# Path length of a light ray

1. Aug 7, 2010

### roam

1. The problem statement, all variables and given/known data

A glass optical fibre of length L = 3.2 m is in a medium of glycerine with a refractive index n0 = 1.47 . The fibre has a core of refractive index, n1 = 1.58 and diameter, d = 100μm surrounded by a thin cladding of refractive index, n2 = 1.53. The end of the fibre is cut square (see diagram).

[PLAIN]http://img69.imageshack.us/img69/4976/imagenz.gif [Broken]

For the aforementioned fibre, what is the total path length of a ray within the fibre that enters the fibre at the acceptance angle?

3. The attempt at a solution

Here are the stuff that I have already calculated:

* The minimum angle, θ2, for total internal reflection at the core/cladding boundary: 75.5 degrees.

* The angle, θ1, to the axis of the fibre that corresponds to the minimum angle, θ2: 14.5 degrees.

* The acceptance angle θ0: 15.6 degrees.

So, now to find the path length of a ray within the fibre that enters the fibre at the acceptance angle I tried using trigonometry:

Since d=100.0 μm = 100 x 106 m. We have d/2 = 50 x 106.

$$sin (14.5) = \frac{50 \times 10^6}{x}$$

x= a very huge number!!

But the answer must be 3.305 m! What did I do wrong?
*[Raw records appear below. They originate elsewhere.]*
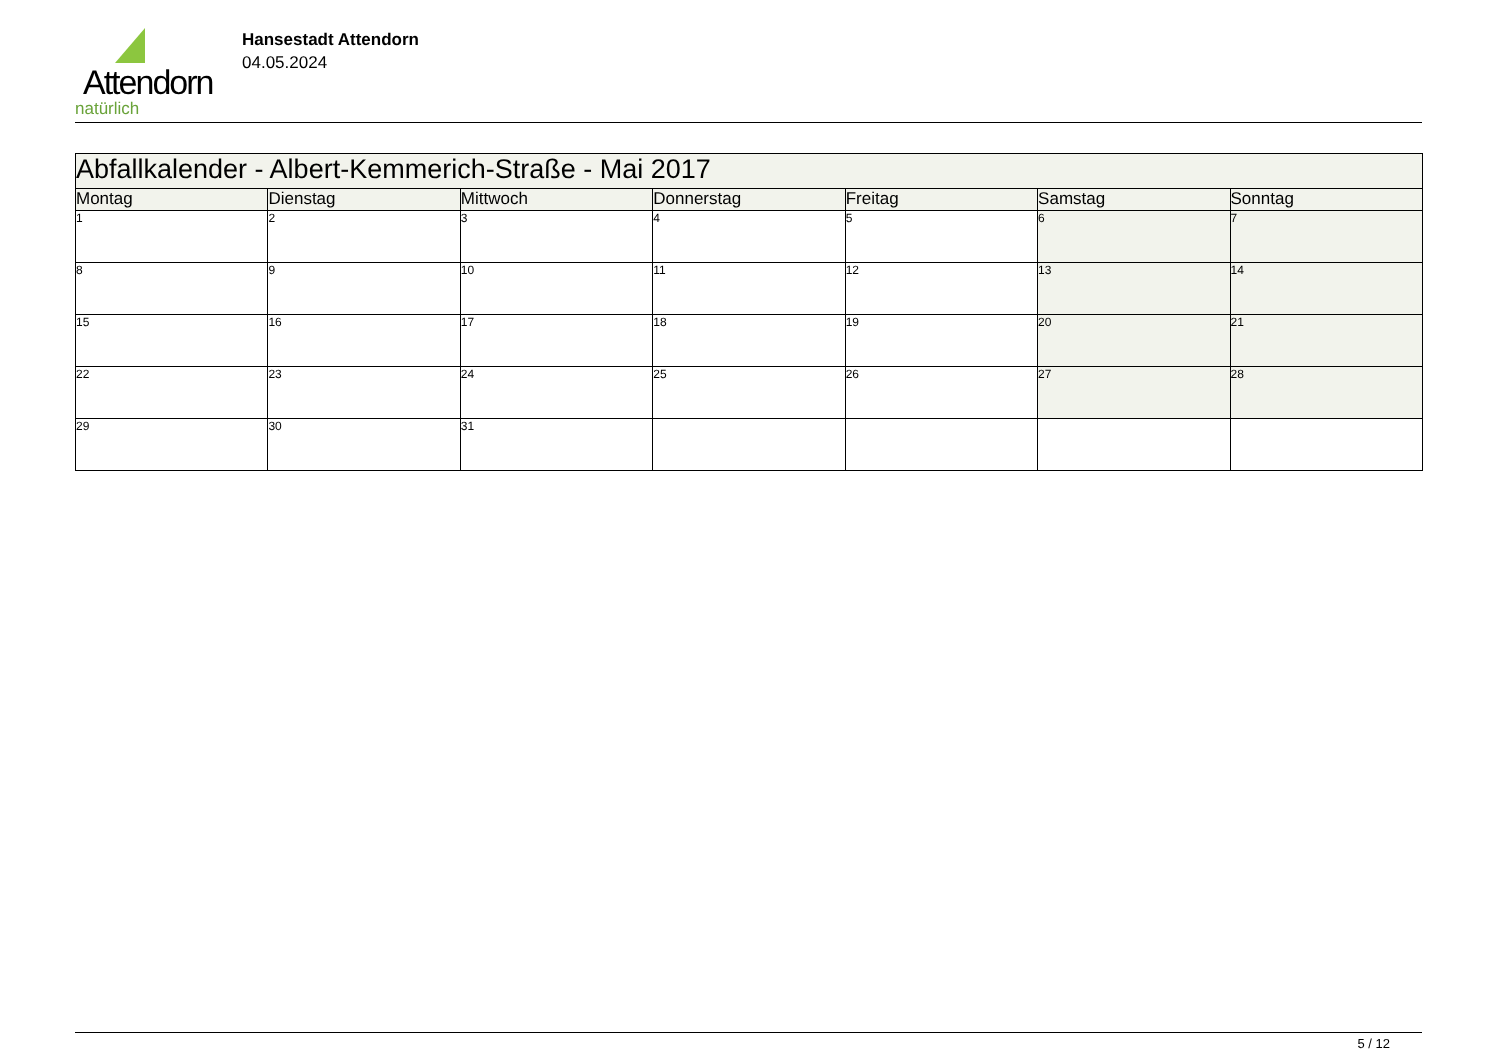Attendorn
natürlich
Hansestadt Attendorn
04.05.2024
| Abfallkalender - Albert-Kemmerich-Straße - Mai 2017 | | | | | | |
| Montag | Dienstag | Mittwoch | Donnerstag | Freitag | Samstag | Sonntag |
| 1 | 2 | 3 | 4 | 5 | 6 | 7 |
| 8 | 9 | 10 | 11 | 12 | 13 | 14 |
| 15 | 16 | 17 | 18 | 19 | 20 | 21 |
| 22 | 23 | 24 | 25 | 26 | 27 | 28 |
| 29 | 30 | 31 | | | | |
5 / 12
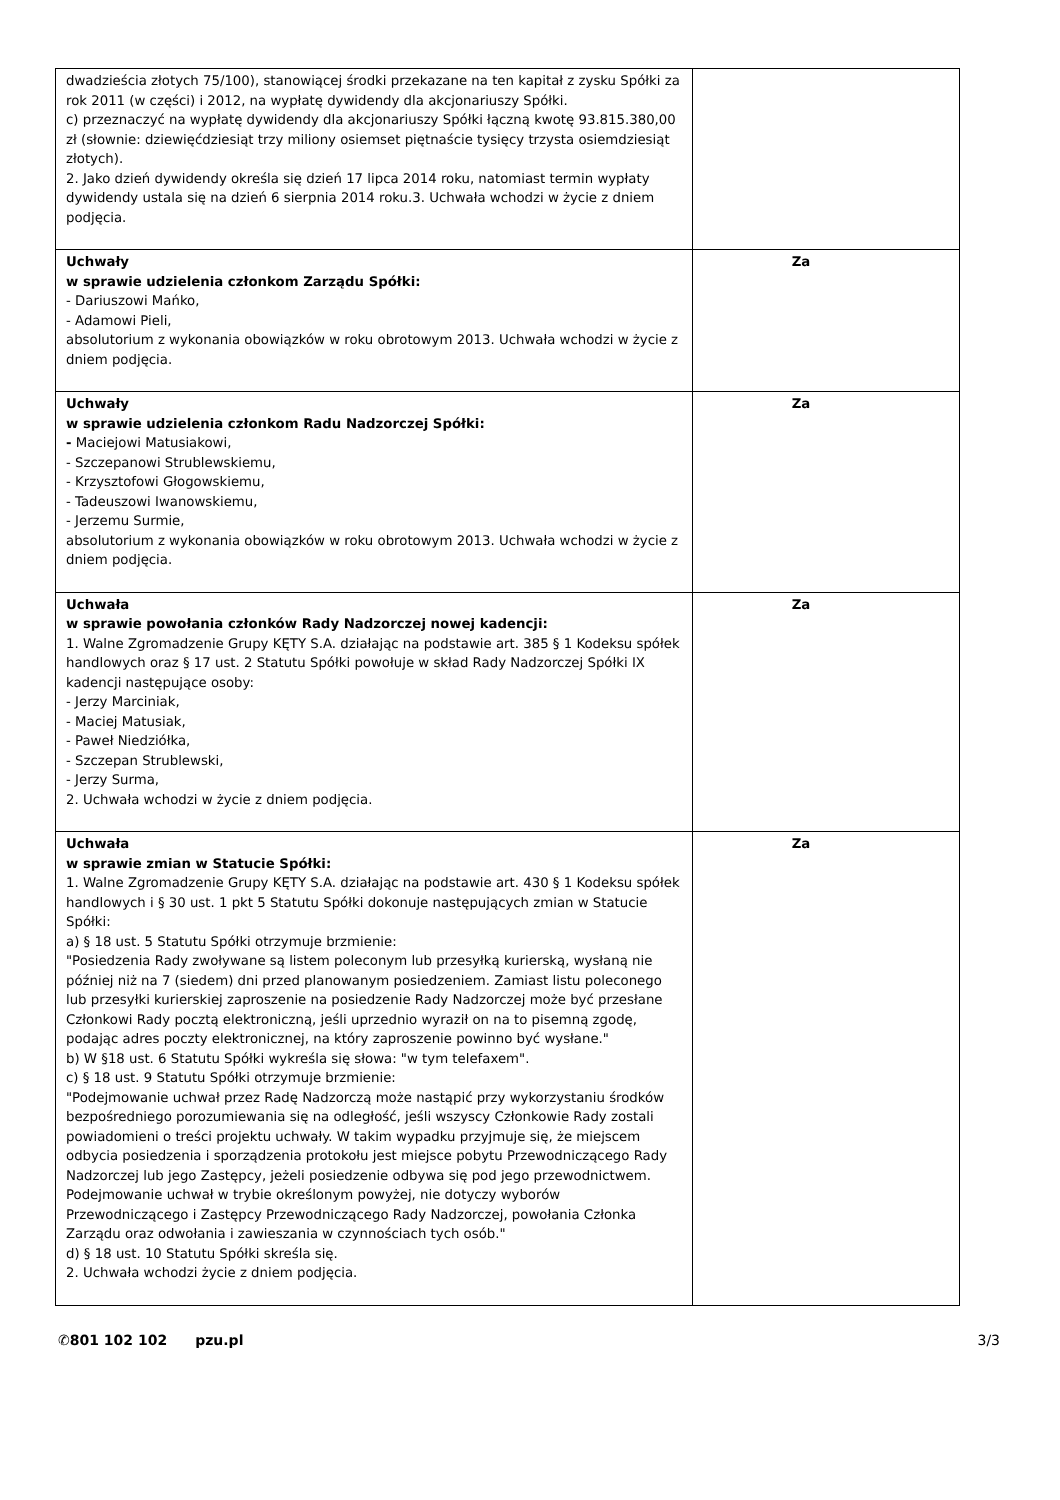| dwadzieścia złotych 75/100), stanowiącej środki przekazane na ten kapitał z zysku Spółki za rok 2011 (w części) i 2012, na wypłatę dywidendy dla akcjonariuszy Spółki. c) przeznaczyć na wypłatę dywidendy dla akcjonariuszy Spółki łączną kwotę 93.815.380,00 zł (słownie: dziewięćdziesiąt trzy miliony osiemset piętnaście tysięcy trzysta osiemdziesiąt złotych). 2. Jako dzień dywidendy określa się dzień 17 lipca 2014 roku, natomiast termin wypłaty dywidendy ustala się na dzień 6 sierpnia 2014 roku.3. Uchwała wchodzi w życie z dniem podjęcia. | |
| Uchwały w sprawie udzielenia członkom Zarządu Spółki: - Dariuszowi Mańko, - Adamowi Pieli, absolutorium z wykonania obowiązków w roku obrotowym 2013. Uchwała wchodzi w życie z dniem podjęcia. | Za |
| Uchwały w sprawie udzielenia członkom Radu Nadzorczej Spółki: - Maciejowi Matusiakowi, - Szczepanowi Strublewskiemu, - Krzysztofowi Głogowskiemu, - Tadeuszowi Iwanowskiemu, - Jerzemu Surmie, absolutorium z wykonania obowiązków w roku obrotowym 2013. Uchwała wchodzi w życie z dniem podjęcia. | Za |
| Uchwała w sprawie powołania członków Rady Nadzorczej nowej kadencji: 1. Walne Zgromadzenie Grupy KĘTY S.A. działając na podstawie art. 385 § 1 Kodeksu spółek handlowych oraz § 17 ust. 2 Statutu Spółki powołuje w skład Rady Nadzorczej Spółki IX kadencji następujące osoby: - Jerzy Marciniak, - Maciej Matusiak, - Paweł Niedziółka, - Szczepan Strublewski, - Jerzy Surma, 2. Uchwała wchodzi w życie z dniem podjęcia. | Za |
| Uchwała w sprawie zmian w Statucie Spółki: 1. Walne Zgromadzenie Grupy KĘTY S.A. działając na podstawie art. 430 § 1 Kodeksu spółek handlowych i § 30 ust. 1 pkt 5 Statutu Spółki dokonuje następujących zmian w Statucie Spółki: a) § 18 ust. 5 Statutu Spółki otrzymuje brzmienie: "Posiedzenia Rady zwoływane są listem poleconym lub przesyłką kurierską, wysłaną nie później niż na 7 (siedem) dni przed planowanym posiedzeniem. Zamiast listu poleconego lub przesyłki kurierskiej zaproszenie na posiedzenie Rady Nadzorczej może być przesłane Członkowi Rady pocztą elektroniczną, jeśli uprzednio wyraził on na to pisemną zgodę, podając adres poczty elektronicznej, na który zaproszenie powinno być wysłane." b) W §18 ust. 6 Statutu Spółki wykreśla się słowa: "w tym telefaxem". c) § 18 ust. 9 Statutu Spółki otrzymuje brzmienie: "Podejmowanie uchwał przez Radę Nadzorczą może nastąpić przy wykorzystaniu środków bezpośredniego porozumiewania się na odległość, jeśli wszyscy Członkowie Rady zostali powiadomieni o treści projektu uchwały. W takim wypadku przyjmuje się, że miejscem odbycia posiedzenia i sporządzenia protokołu jest miejsce pobytu Przewodniczącego Rady Nadzorczej lub jego Zastępcy, jeżeli posiedzenie odbywa się pod jego przewodnictwem. Podejmowanie uchwał w trybie określonym powyżej, nie dotyczy wyborów Przewodniczącego i Zastępcy Przewodniczącego Rady Nadzorczej, powołania Członka Zarządu oraz odwołania i zawieszania w czynnościach tych osób." d) § 18 ust. 10 Statutu Spółki skreśla się. 2. Uchwała wchodzi życie z dniem podjęcia. | Za |
✆801 102 102 pzu.pl 3/3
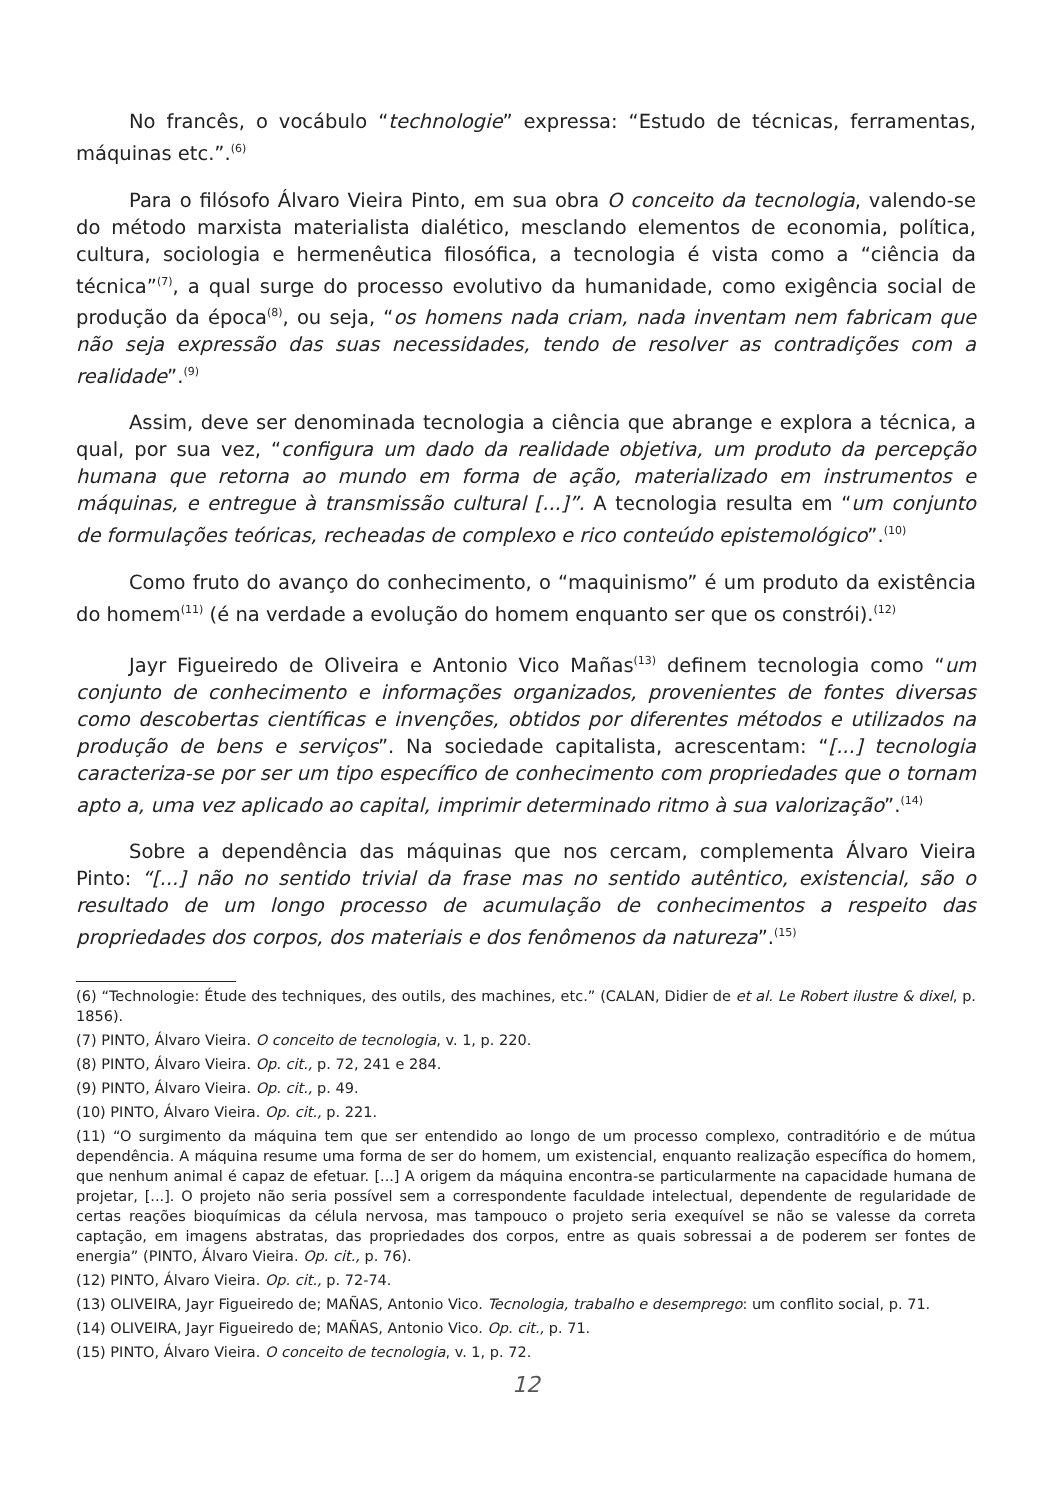No francês, o vocábulo “technologie” expressa: “Estudo de técnicas, ferramentas, máquinas etc.”.<sup>(6)</sup>
Para o filósofo Álvaro Vieira Pinto, em sua obra O conceito da tecnologia, valendo-se do método marxista materialista dialético, mesclando elementos de economia, política, cultura, sociologia e hermenêutica filosófica, a tecnologia é vista como a “ciência da técnica”<sup>(7)</sup>, a qual surge do processo evolutivo da humanidade, como exigência social de produção da época<sup>(8)</sup>, ou seja, “os homens nada criam, nada inventam nem fabricam que não seja expressão das suas necessidades, tendo de resolver as contradições com a realidade”.<sup>(9)</sup>
Assim, deve ser denominada tecnologia a ciência que abrange e explora a técnica, a qual, por sua vez, “configura um dado da realidade objetiva, um produto da percepção humana que retorna ao mundo em forma de ação, materializado em instrumentos e máquinas, e entregue à transmissão cultural [...]”. A tecnologia resulta em “um conjunto de formulações teóricas, recheadas de complexo e rico conteúdo epistemológico”.<sup>(10)</sup>
Como fruto do avanço do conhecimento, o “maquinismo” é um produto da existência do homem<sup>(11)</sup> (é na verdade a evolução do homem enquanto ser que os constrói).<sup>(12)</sup>
Jayr Figueiredo de Oliveira e Antonio Vico Mañas<sup>(13)</sup> definem tecnologia como “um conjunto de conhecimento e informações organizados, provenientes de fontes diversas como descobertas científicas e invenções, obtidos por diferentes métodos e utilizados na produção de bens e serviços”. Na sociedade capitalista, acrescentam: “[...] tecnologia caracteriza-se por ser um tipo específico de conhecimento com propriedades que o tornam apto a, uma vez aplicado ao capital, imprimir determinado ritmo à sua valorização”.<sup>(14)</sup>
Sobre a dependência das máquinas que nos cercam, complementa Álvaro Vieira Pinto: “[...] não no sentido trivial da frase mas no sentido autêntico, existencial, são o resultado de um longo processo de acumulação de conhecimentos a respeito das propriedades dos corpos, dos materiais e dos fenômenos da natureza”.<sup>(15)</sup>
(6) “Technologie: Étude des techniques, des outils, des machines, etc.” (CALAN, Didier de et al. Le Robert ilustre & dixel, p. 1856).
(7) PINTO, Álvaro Vieira. O conceito de tecnologia, v. 1, p. 220.
(8) PINTO, Álvaro Vieira. Op. cit., p. 72, 241 e 284.
(9) PINTO, Álvaro Vieira. Op. cit., p. 49.
(10) PINTO, Álvaro Vieira. Op. cit., p. 221.
(11) “O surgimento da máquina tem que ser entendido ao longo de um processo complexo, contraditório e de mútua dependência. A máquina resume uma forma de ser do homem, um existencial, enquanto realização específica do homem, que nenhum animal é capaz de efetuar. [...] A origem da máquina encontra-se particularmente na capacidade humana de projetar, [...]. O projeto não seria possível sem a correspondente faculdade intelectual, dependente de regularidade de certas reações bioquímicas da célula nervosa, mas tampouco o projeto seria exequível se não se valesse da correta captação, em imagens abstratas, das propriedades dos corpos, entre as quais sobressai a de poderem ser fontes de energia” (PINTO, Álvaro Vieira. Op. cit., p. 76).
(12) PINTO, Álvaro Vieira. Op. cit., p. 72-74.
(13) OLIVEIRA, Jayr Figueiredo de; MAÑAS, Antonio Vico. Tecnologia, trabalho e desemprego: um conflito social, p. 71.
(14) OLIVEIRA, Jayr Figueiredo de; MAÑAS, Antonio Vico. Op. cit., p. 71.
(15) PINTO, Álvaro Vieira. O conceito de tecnologia, v. 1, p. 72.
12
Last edited by a moderator: May 4, 2017
2. Aug 7, 2010

### ehild

1 μm is not 106 m.

ehild

3. Aug 8, 2010

### roam

Oh, I meant 10-6. But why is it that I end up with 1.9 x 10-4? This is not the right answer...

4. Aug 8, 2010

### ehild

There are a lot of reflections in that 3.2 m long fibre. The light goes through the whole length of the fibre, but trawels along a zigzag path which is longer than the fibre length.

ehild

Last edited: Aug 8, 2010